Exercise task:
According to the introductory email from the SPARQL developer, which language were the two optimizing compilers written for?

[begin Source passage]

Intro, Ivan Mikhailov from imikhailov on 2007-01-22 (public-rdf-dawg@w3.org from January to March 2007)

From: imikhailov <imikhailov@openlinksw.com>
Date: Mon, 22 Jan 2007 19:19:25 +0600
To: <public-rdf-dawg@w3.org>
Message-ID: <E1H8z5B-0008Kd-3O@maggie.w3.org>
Hello,

I'm Ivan Mikhailov, developer of RDF and SPARQL functionality of OpenLink
Virtuoso.

During last 15 years I write various parsers, interpreters and compilers.
That's probably my fate. I participated in CAD, AI and DBMS projects that
have nothing common between each other; but every project required at least
one translator of some sort.

I wrote two optimising compilers for REFAL-2 (with muLISP- and C- based
runtime engines), a compiler from annotated C++ to annotated subset of C
that was a front-end part of C++ verification project SPECTRUM, a translator
and a runtime for a dialect of JavaScript with RDBMS-specific extensions,
and few smaller things.

When I joined OpenLink, I implemented XML parser/validator, most of XPATH,
XQuery and XSLT processors with relational-to-XML data mapping, part of
free-text search, SPARQL to SQL front end compiler and relational-to-RDF
data mapping.

I'll try to keep SPARQL
1) convenient for RDBMS-based implementations
2) attractive for small start-ups
3) protected from incompatibilities between versions.

1.
I'm sure that the most important advantage of SPARQL is that it can be used
as a front-end for an efficient relational query language. RDF is good
because it reflects the nature of human's memory. RDF describes named things
that have some types and some named properties and whole amount of knowledge
tend to form a big nonuniform graph. On the other hand relational algebra
offers fundamentally faster algorithms for uniform parts of this knowledge.

[end Source passage]
[begin Record excerpts]

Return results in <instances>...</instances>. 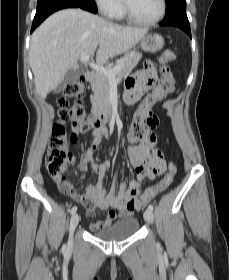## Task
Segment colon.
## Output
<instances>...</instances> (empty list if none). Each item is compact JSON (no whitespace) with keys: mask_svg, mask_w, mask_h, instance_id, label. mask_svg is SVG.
<instances>
[{"mask_svg":"<svg viewBox=\"0 0 229 280\" xmlns=\"http://www.w3.org/2000/svg\"><path fill=\"white\" fill-rule=\"evenodd\" d=\"M175 57L176 54L174 51L165 50L158 58V62L161 65L160 72L162 75L160 85L168 93L173 91L174 83H172V72L167 64L173 61ZM85 90V79L82 76H79L76 77L73 82L69 83L57 98V106L59 109L61 123H58L53 127L46 156V168L49 175L57 182L58 187L65 192L76 191L73 184L62 172V170L72 160V156L69 152V145L70 143H77L79 141V137L86 134L91 126V123L85 117V110L83 107ZM69 99L73 100V105L70 109ZM145 101L147 103H152L153 96H146ZM66 120L71 122L72 131L70 133H67L63 125V122ZM157 123L158 119L156 116L137 111L133 116L129 131L130 141L137 142L144 139L149 129L154 128ZM96 147L97 146L94 145V148ZM144 164L146 169L152 173H161L165 166L162 152L159 150L152 151L145 159ZM175 172V167L170 165L168 172L157 185L146 189L142 193L140 200L132 199L128 204L133 208L140 209L142 204L149 202L156 194L171 185Z\"/></svg>","mask_w":229,"mask_h":280,"instance_id":"colon-1","label":"colon"}]
</instances>
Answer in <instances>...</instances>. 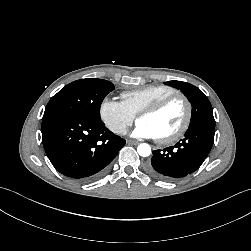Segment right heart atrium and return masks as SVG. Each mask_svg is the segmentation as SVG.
I'll return each instance as SVG.
<instances>
[{
    "label": "right heart atrium",
    "mask_w": 251,
    "mask_h": 251,
    "mask_svg": "<svg viewBox=\"0 0 251 251\" xmlns=\"http://www.w3.org/2000/svg\"><path fill=\"white\" fill-rule=\"evenodd\" d=\"M99 115L105 126L117 135H124L135 119L123 102L112 98L102 100Z\"/></svg>",
    "instance_id": "d8ad5b80"
}]
</instances>
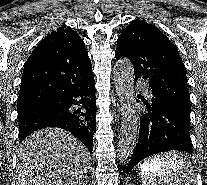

[end Record excerpts]

Full output:
REFAL-2.